According to court documents reviewed by Skaff’s attorneys from Kantrowitz, Goldhamer & Graifman P.C. and Shuman, Glenn & Stecker, the case centers on events occurring between November 2025 and February 2026. During this period—the ‘Relevant Period’—the complaint alleges that company leaders issued “a series of materially false and misleading statements to stockholders,” particularly regarding financial performance projections for fiscal year 2025.
EOS Energy Enterprises describes itself as a manufacturer focused on zinc-based energy storage systems intended as alternatives to lithium-ion batteries for utility and commercial applications. The company went public in November 2020 via a merger with B. Riley Principal Merger Corp. II.
The filing outlines how optimistic revenue forecasts were made throughout 2025 by senior executives such as CEO Joseph Mastrangelo and interim CFO/CCO Nathan Kroeker. For example, in earnings calls and press releases during November 2025, leadership reaffirmed expectations for full-year revenues between $150 million and $160 million while highlighting production milestones at its Turtle Creek manufacturing facility.
On November 20, 2025—buoyed by these positive projections—the company announced it had raised approximately $458 million through a direct offering of common stock at $12.78 per share to select purchasers. Simultaneously, EOS launched a private offering totaling up to $600 million in convertible senior notes due in 2031. These funds were earmarked partly for repurchasing outstanding convertible notes due in 2030 as well as general corporate purposes.
However, according to Skaff’s complaint, “major fourth quarter issues were being concealed” from investors at this time. On February 26, 2026 before markets opened, EOS reported actual full-year revenue for 2025 was only $114.2 million—well below prior guidance—and disclosed a gross loss of $143.8 million along with an adjusted EBITDA loss of $219.1 million. Net loss attributable to shareholders reached $969.6 million.
During an earnings call that day, Chief Operating Officer John Mahaz cited several operational setbacks: “battery line downtime ran well above industry norms,” automated production quality targets took longer than expected to achieve—which led to rework costs—and supplier nonperformance caused additional delays.
Following these announcements on February 26th, shares fell over 39%, closing at $6.74 per share (down from highs above $18 earlier). The price continued declining thereafter.
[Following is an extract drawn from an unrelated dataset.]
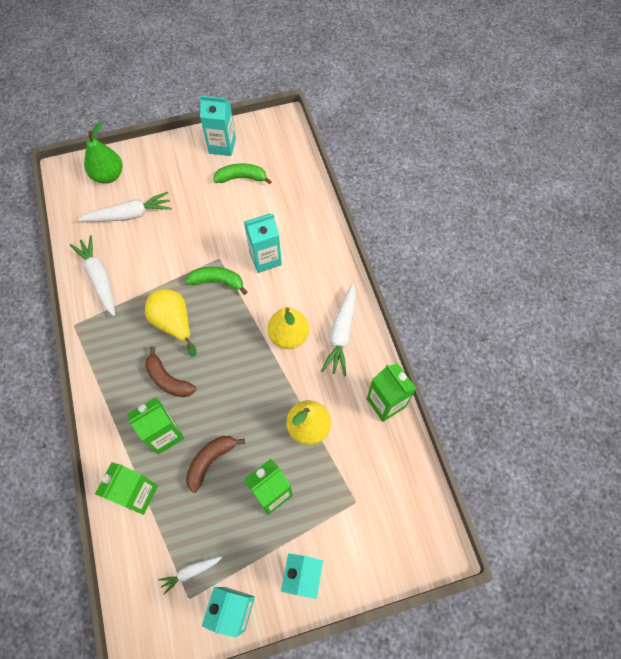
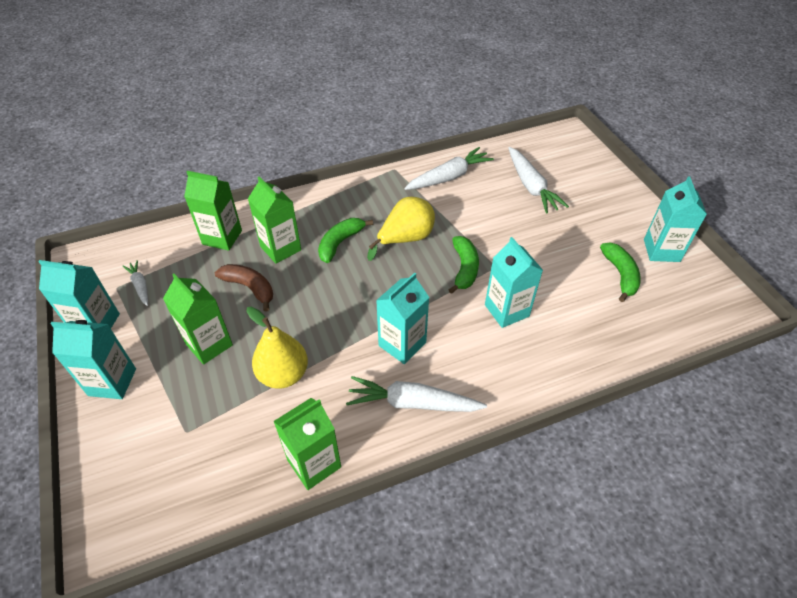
camera: 85 degrees right, 15 degrees down
(108, 176) = (575, 164): green pear -> none
(168, 379) = (340, 243): brown banana -> green banana
(288, 336) = (402, 344): yellow pear -> turquoise carton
The plaintiff alleges that throughout late 2025 into early 2026 the individual defendants failed their duties by issuing overly optimistic or inaccurate statements about operational capacity and financial results while not disclosing underlying problems with manufacturing processes or internal controls over forecasting accuracy: “the Company’s inadequate systems and processes prevented it from ensuring reasonably accurate guidance.” The complaint further asserts that audit committee members permitted ineffective oversight over disclosures.
Skaff brings two primary legal claims: first—a demand for contribution under sections 10(b) and 21D of the Securities Exchange Act relating to potential liability arising from ongoing securities litigation (referenced as Yung v. EOS Energy Enterprises); second—a claim for breach of fiduciary duty against all named individual defendants for failing to act with loyalty or good faith toward shareholders.
As relief on behalf of EOS Energy Enterprises itself (not personally), Skaff requests compensatory damages against individual defendants; orders directing reforms in corporate governance; coverage for legal fees; other equitable remedies; plus authorization for maintenance of this action as a derivative suit representing all shareholders’ interests.
Attorneys listed on the filing are Gary S. Graifman (Kantrowitz Goldhamer & Graifman P.C.) based in Montvale, New Jersey; Brett D. Stecker (Shuman Glenn & Stecker) based in Ardmore, Pennsylvania; no judge name is specified in the document provided. The case is identified as Case No.: 2:26-cv-03158.